Kısa filmleriyle tanıdığımız genç yönetmen Doğuş Algün'ün ilk uzun metrajlı filmi Ölü Mevsim, 31. Uluslararası Adana Altın Koza Film Festivali’nin Ulusal Uzun Metraj Film Yarışması kapsamında seyirciyle buluştu.
Funda Eryiğit, Ece Yaşar, Erdem Şenocak, Serkan Ercan'ın başrolleri paylaştığı film düşük yapan genç bir kadının yaşadığı bunalımlı süreç ve etrafında gelişen olayları konu alıyor.
Ölü Mevsim'i değerlendirirken Algün'ün ilk filmi olduğunu sıklıkla hatırlamakta fayda var. Yönetmenin belirttiğine göre ilk kurgusu 3 saatten fazla olan film ancak 2 saate düşürülebilmiş.
Algün, her ilk filmini çeken genç yönetmenin düştüğü her şeyi anlatma, tüm mesajları verme tuzağına çekildiği için odak noktasını yer yer kaybetse de özellikle oyuncu yönetimi ile gelecek için umut veren bir sinemacı olduğunu sinyallerini veriyor.
Gösterim için yönetmen bir şeyin altını çizmiş, gösterimden sonra sorular ve sorunlarınız için burada olacağım demişti. İşte bunları tartışabilmek gerçekten çok kıymetli.

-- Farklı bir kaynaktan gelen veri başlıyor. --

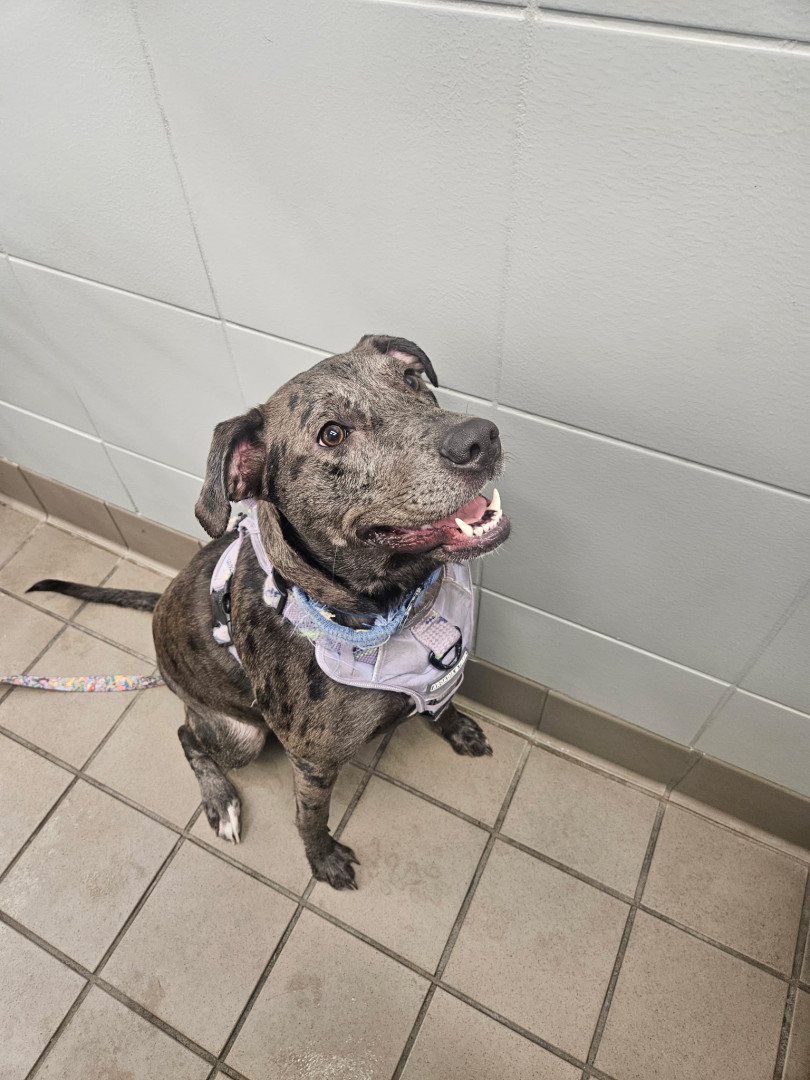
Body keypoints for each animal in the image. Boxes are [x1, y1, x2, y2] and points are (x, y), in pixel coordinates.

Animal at [29, 335, 510, 889]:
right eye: (332, 434)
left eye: (411, 381)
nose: (481, 437)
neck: (396, 608)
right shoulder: (311, 761)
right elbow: (310, 815)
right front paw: (321, 858)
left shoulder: (435, 678)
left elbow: (442, 702)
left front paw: (456, 727)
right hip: (243, 735)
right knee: (186, 733)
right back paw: (221, 801)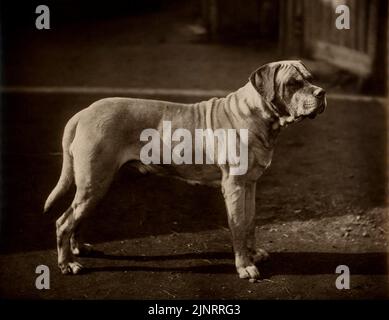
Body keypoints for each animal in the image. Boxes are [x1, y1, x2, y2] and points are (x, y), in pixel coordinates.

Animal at [44, 60, 324, 280]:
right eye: (293, 83)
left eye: (311, 78)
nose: (321, 93)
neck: (257, 114)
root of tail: (84, 112)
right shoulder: (234, 187)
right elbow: (237, 226)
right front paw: (245, 266)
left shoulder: (251, 184)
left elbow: (250, 222)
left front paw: (253, 253)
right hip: (95, 183)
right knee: (63, 221)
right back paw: (67, 264)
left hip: (96, 186)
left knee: (75, 217)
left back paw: (78, 249)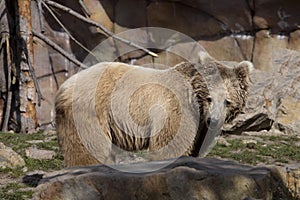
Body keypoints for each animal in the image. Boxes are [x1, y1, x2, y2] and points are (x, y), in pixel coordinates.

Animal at [55, 52, 252, 167]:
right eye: (209, 98)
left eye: (227, 101)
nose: (214, 120)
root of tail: (64, 85)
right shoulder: (176, 109)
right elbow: (170, 145)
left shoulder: (200, 127)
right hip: (90, 110)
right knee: (89, 147)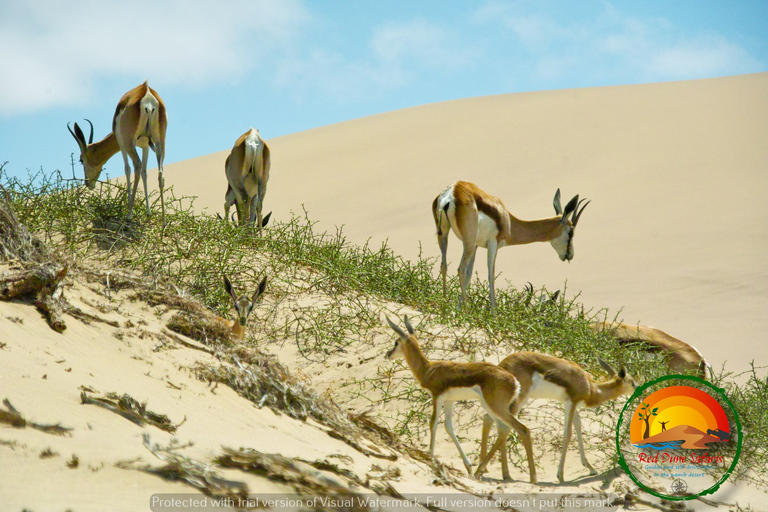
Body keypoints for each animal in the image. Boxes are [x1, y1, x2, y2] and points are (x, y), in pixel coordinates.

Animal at [68, 81, 168, 223]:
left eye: (81, 160)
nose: (88, 183)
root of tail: (147, 94)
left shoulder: (122, 144)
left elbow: (127, 169)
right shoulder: (145, 146)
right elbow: (145, 173)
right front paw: (148, 213)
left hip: (129, 143)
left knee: (136, 166)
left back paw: (129, 215)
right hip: (160, 143)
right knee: (160, 173)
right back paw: (164, 222)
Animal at [384, 314, 536, 482]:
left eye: (396, 342)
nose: (388, 354)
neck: (428, 369)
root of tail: (515, 382)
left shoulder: (437, 397)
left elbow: (433, 424)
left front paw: (430, 457)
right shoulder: (450, 401)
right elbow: (448, 427)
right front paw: (468, 466)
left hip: (496, 407)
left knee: (522, 429)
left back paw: (532, 479)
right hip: (492, 407)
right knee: (504, 429)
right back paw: (480, 471)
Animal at [432, 181, 588, 308]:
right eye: (571, 232)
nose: (570, 255)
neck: (507, 219)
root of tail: (451, 193)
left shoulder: (476, 245)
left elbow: (470, 274)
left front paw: (458, 308)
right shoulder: (493, 243)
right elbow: (491, 275)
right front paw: (493, 313)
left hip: (444, 235)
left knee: (444, 265)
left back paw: (445, 306)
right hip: (468, 241)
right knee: (461, 269)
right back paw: (465, 310)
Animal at [474, 352, 636, 484]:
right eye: (633, 383)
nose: (640, 392)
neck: (590, 386)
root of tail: (502, 365)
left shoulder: (569, 405)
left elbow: (578, 426)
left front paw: (590, 468)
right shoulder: (571, 403)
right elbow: (568, 433)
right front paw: (561, 475)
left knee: (490, 419)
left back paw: (494, 472)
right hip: (518, 400)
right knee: (508, 427)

Özellikle sinema sektöründe çok yüksek egoların hakim olduğu insanlardan oluşan bir topluluk var. Çoğu zaman en küçük bir eleştiriye dahi kapalılar. Zaten toplum olarak da en büyük sorunlarımızdan biri bu. Umarım Algün de kariyerine bu özgüven ve açıklıkla devam eder. Gelecekte kendisinden çok daha güçlü filmler izleyeceğimizi düşünüyorum.
"BÖYLE İLAHİYATÇILARA HER ZAMANKİNDEN DAHA ÇOK İHTİYACIMIZ VAR"
Ölü Mevsim'in bir sahnesi ve karakteri vardı ki filmin tüm eksiklerini alıp götürdü. İlki çok nadir gördüğümüz yeni nesil din hocasının çocuğu olmayan çifte muska yapmak yerine verdiği muhteşem nasihatlerdi. Çocuğunuz olmuyorsa yaradanın bir bildiği vardır onun yerine bir çiçeği, kediyi, köpeği sevip sahiplenenin demesi toplumsal olarak da büyük çöküş yaşadığımız bu günlerde verilebilecek en güzel mesajlardan biriydi diye düşünüyorum.
"AFGAN SIĞINMACININ İNSANLIK DERSİ"
Filmin en iyi performanslarından bir tanesi, Yardımcı Erkek Oyuncu adaylığında da çok güçlü olduğunu ve yüksek ihtimalle ödüle kavuşacağını düşündüğüm Haydar Şahin Afgan mülteci "Ali" rolünde harikalar yaratıyor. Küçücük anlarına yüklediği büyük ve güçlü duygularla kendisine hayran bırakan Şahin, toplumumuzda giderek artan yabancı düşmanlığına da tokat gibi bir yanıt veriyor. En büyük hayali Fransa'da garsonluk yapmak olan Ali filmin gizli kahramanı. Büyük bir alkışı hak ediyor.
İstanbul Tiyatro Festivali'nin basın toplantısında Mehmet Birikiye önemli bir konuya değinmişti. Tiyatronun hala güncel sorunlara değinme konusunda çok gerilerde olduğunun altını çizmişti. Neyse ki Türk sineması bu konuda üzerine düşüneni yapıyor. Çoğu zaman aile girdabının içine çok gömülse de birilerinin bu sorunlara değinmesi çok kıymetli. Daha dinamik senaryolarla işlendiği zaman etki alanı da genişleyecektir diye düşünüyorum.
Ölü Mevsim'e yarınki ödül töreni başarılar dilerken Funda Eryiğit'i bunalımlı kadın rollerinin dışında gerçek potansiyelini gösterebileceği farklı rollerde izlemeyi iple çekiyorum.